Un signal inaudible a dû se déclencher, ou bien Comtesse jugea que les civilités avaient trop duré. Je me retrouvais plaqué contre son lit tandis que ses dents exploraient mon cou avec entrain. Les gémissements ne se firent pas attendre, frustration, plaisir et douleurs s’extirpaient de ma gorge par flots ininterrompus. Elle prit soin d’ausculter avec sérieux chaque parcelle tendre de mon cou, s’y attelant telle une scientifique, vérifiant avec une méthodologie rigoureuse chaque réaction de ma part. Et rappelant à son sujet d’étude de rester calme, quand celui-ci se montrait trop vigoureux, une seule pression sur mes cheveux me rendait plus docile qu’un agneau. Son étau délicieux m’avait déjà fait tourner la tête, et une fois satisfaite elle me demanda poliment, mais fermement de l’attendre à genoux sur le sol.
« Tu sais que j’ai lavé mes chaussures rien que pour toi ?
– Ah oui Comtesse ?
– Ce n’est pas toi qui m’a dit que tu aimerais bien leur présenter tes hommages ?
-Si … euh oui Comtesse dis-je en détournant le regard ».
Elle semblait s’amuser de ma réaction fuyante et c’est avec un regard joueur qu’elle croisa mon regard.
« Eh bien, tu peux y aller »
La honte fut très vite remplacée par le plaisir, bien que je n’osais pas croiser son regard, je la sentais extrêmement concentrée sur la scène. Je commençais par de timides baisers sur ses docks rutilantes. Puis-je m’emportais et laissais libre cours à mes envies en y apposant de francs coups de langue que je recouvrais ensuite de mes lèvres. Je poussais même le vice à égaliser mes attentions sur ses deux chaussures. Une ambiance très cérémonieuse, presque mystique enveloppait la scène, tandis qu’haxan cloak rythmait ma dévotion.

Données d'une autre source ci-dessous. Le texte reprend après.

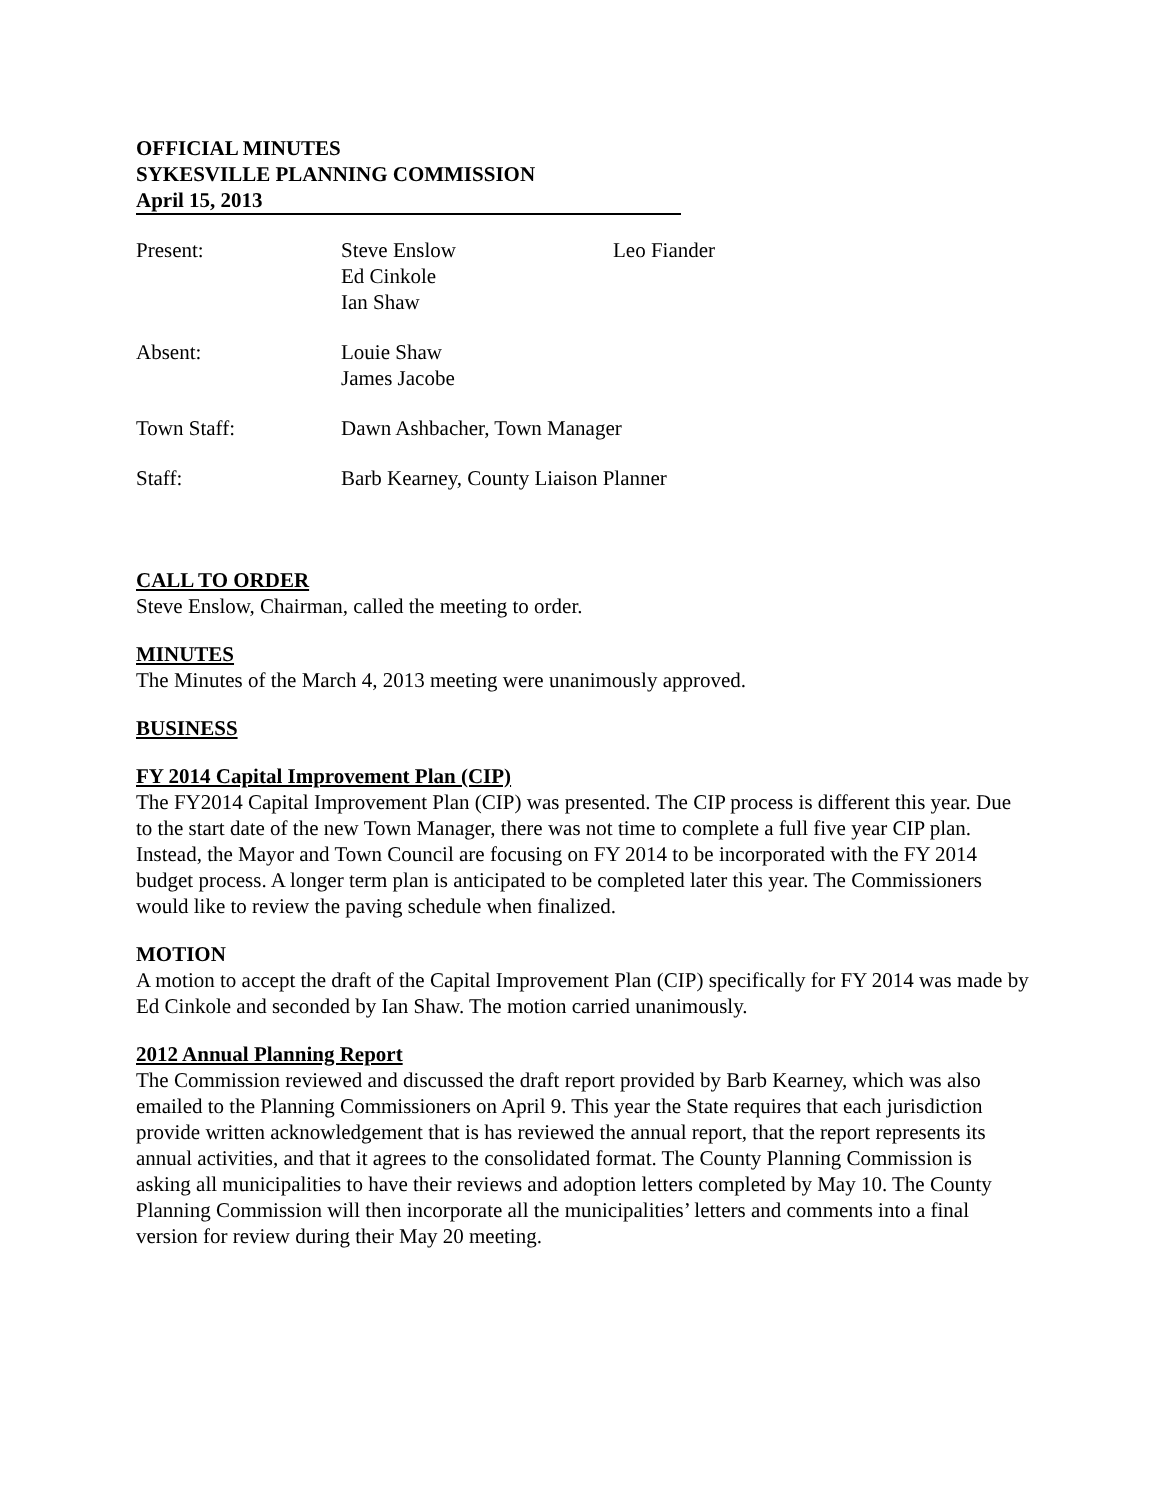OFFICIAL MINUTES
SYKESVILLE PLANNING COMMISSION
April 15, 2013
Present: Steve Enslow
Ed Cinkole
Ian Shaw
Leo Fiander
Absent: Louie Shaw
James Jacobe
Town Staff: Dawn Ashbacher, Town Manager
Staff: Barb Kearney, County Liaison Planner
CALL TO ORDER
Steve Enslow, Chairman, called the meeting to order.
MINUTES
The Minutes of the March 4, 2013 meeting were unanimously approved.
BUSINESS
FY 2014 Capital Improvement Plan (CIP)
The FY2014 Capital Improvement Plan (CIP) was presented. The CIP process is different this year. Due to the start date of the new Town Manager, there was not time to complete a full five year CIP plan. Instead, the Mayor and Town Council are focusing on FY 2014 to be incorporated with the FY 2014 budget process. A longer term plan is anticipated to be completed later this year. The Commissioners would like to review the paving schedule when finalized.
MOTION
A motion to accept the draft of the Capital Improvement Plan (CIP) specifically for FY 2014 was made by Ed Cinkole and seconded by Ian Shaw. The motion carried unanimously.
2012 Annual Planning Report
The Commission reviewed and discussed the draft report provided by Barb Kearney, which was also emailed to the Planning Commissioners on April 9. This year the State requires that each jurisdiction provide written acknowledgement that is has reviewed the annual report, that the report represents its annual activities, and that it agrees to the consolidated format. The County Planning Commission is asking all municipalities to have their reviews and adoption letters completed by May 10. The County Planning Commission will then incorporate all the municipalities’ letters and comments into a final version for review during their May 20 meeting.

Je croisais son regard satisfait, et son sourire timide tandis qu’elle m’autorisait à reposer ma tête sur ses genoux, et c’est pensive qu’elle caressait délicatement ma tête. Je savourais le contact de ses jambes, très satisfait d’avoir rapidement surmonté ma gêne initiale. Après de longues minutes de tendresse, elle se leva et avec un sourire m’ordonna :
« Tu vas te mettre à quatre pattes sur le sol et m’attendre »
Je pensais instinctivement à me cambrer, chose qui n’est pas encore un réflexe ancré.
« Je n’avais pas prévu ça pour une première séance, mais bon, il faut dire que tu as de jolies fesses »
Elle enduisit délicatement mes fesses d’une main experte, tandis que je me cambrais comme jamais. Une fois bien lubrifiée, elle recouvrit ses doigts d’une autre couche et explora ma cavité avec ses doigts. J’abandonnais toute prestance tandis qu’elle commençait à faire des allers-retours dans mon orifice, d’abord doucement comme pour crocheter une porte, puis plus violemment ce qui me fît pousser des gémissements d’extases. Quelques minutes passèrent à la vitesse de la lumière, et sa douce voix clôtura son œuvre.
« J’adore tes gémissements dit Comtesse dans un baiser langoureux
– J’espère que ça te satisfait Comtesse
– Mmmh oui répondit-elle me caressant la tête allongée à même le sol contre moi
– Est-ce que je suis digne de devenir ton soumis ? »
Un sourire illumina son visage tandis qu’elle me fit taire avec sa bouche. Le reste de la journée fut délicieux en sa compagnie et elle prit grand soin d’explorer son nouveau jouet.